[Kayıtlı satırlar]
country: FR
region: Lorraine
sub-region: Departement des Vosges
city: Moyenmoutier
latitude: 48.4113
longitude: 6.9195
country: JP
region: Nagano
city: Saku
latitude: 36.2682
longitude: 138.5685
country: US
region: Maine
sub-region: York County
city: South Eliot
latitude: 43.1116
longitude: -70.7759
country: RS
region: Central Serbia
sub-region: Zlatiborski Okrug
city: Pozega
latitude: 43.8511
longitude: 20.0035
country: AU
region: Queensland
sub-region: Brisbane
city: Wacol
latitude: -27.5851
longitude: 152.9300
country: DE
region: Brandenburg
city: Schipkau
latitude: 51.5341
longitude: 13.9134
* * *
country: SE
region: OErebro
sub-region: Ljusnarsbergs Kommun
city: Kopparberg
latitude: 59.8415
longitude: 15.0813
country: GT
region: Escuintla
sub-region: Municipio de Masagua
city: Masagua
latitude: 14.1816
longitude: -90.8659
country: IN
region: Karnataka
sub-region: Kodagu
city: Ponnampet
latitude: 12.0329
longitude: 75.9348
---
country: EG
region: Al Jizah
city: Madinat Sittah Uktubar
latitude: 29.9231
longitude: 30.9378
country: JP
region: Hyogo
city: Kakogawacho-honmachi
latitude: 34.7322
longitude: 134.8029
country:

[Yapılacak iş]
"city: Wacol" içeren satırdan "longitude: 13.9134" içeren satıra kadar (o satır da dahil) satırları, "Sıra" ve "Satır" sütunlarından oluşan bir Markdown tablosuna dök. Boş satırları tabloya alma.

[Görevin çözümü]
| Sıra | Satır |
|---|---|
| 1 | city: Wacol |
| 2 | latitude: -27.5851 |
| 3 | longitude: 152.9300 |
| 4 | country: DE |
| 5 | region: Brandenburg |
| 6 | city: Schipkau |
| 7 | latitude: 51.5341 |
| 8 | longitude: 13.9134 |